Sevanagala Sugar executive murdered after factory reopens
A senior executive at the Sevanagala Sugar factory was murdered last week as the situation worsened after President Mahinda Rajapakse stepped into the crisis and ordered the factory to resume work following a month-long strike by workers.

Ajith Dharmaratne, a 55-year old production supervisor and long-standing employee, was discovered dead with gunshot wounds on Wednesday in his quarters inside the factory premises, triggering panic amongst executives and senior managers.

“The situation is critical and the Sevanagala police are not effective,” a worried Sevanagala Sugar chairman Daya Gamage told The Sunday Times FT. There are a few policemen inside the factory premises and outside.

Gamage urged the government to send a special police team from Colombo to probe the murder and called for stepped up security at the site near Embilipitiya, saying the situation was getting out of control.

The factory had re-opened on Tuesday after a meeting last Friday chaired by President Rajapakse where the workers were asked to return to work immediately. Those present at the meeting included company and union representatives, the PERC Director General and JHU MP Rev Omalpe Thero who comes from Embilipitiya. A separate supervisory council was set up by the President comprising representatives from the company, unions and the Labour Commissioner’s Office to keep the President regularly briefed on the developments.

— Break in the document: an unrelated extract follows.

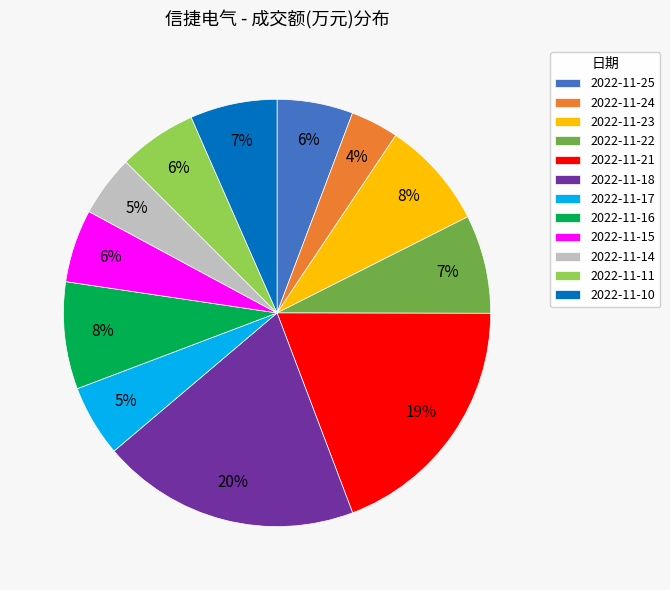

Does any single category account for the majority?

No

It was the president’s first industrial crisis since winning the November presidential poll. Workers, led largely by the SLFP’s Sri Lanka Nidahas Sevaka Sangamaya (SLNSS), have been on strike over increased wages claims and allegations of assault.

Sevanagala, privatized in June 2002 and now owned by the Daya Group, supplies 15 percent of the sugar demand in the country. Gamage said the company had completely turned around the once-loss making factory. Sugar yields and sugar production have increasd substantially under private sector management.

He said employees have been threatened in the past by a group of workers who are backed by outside gangs who have weapons. “Security is a serious problem.”

Gamage said the company was hoping to pump in close to Rs 800 million in the village economy in the year ending March 2006 compared to Rs 280 million when the factory was under state control. So far direct losses to the company from the strike are Rs 70 million with a much higher figure for indirect losses.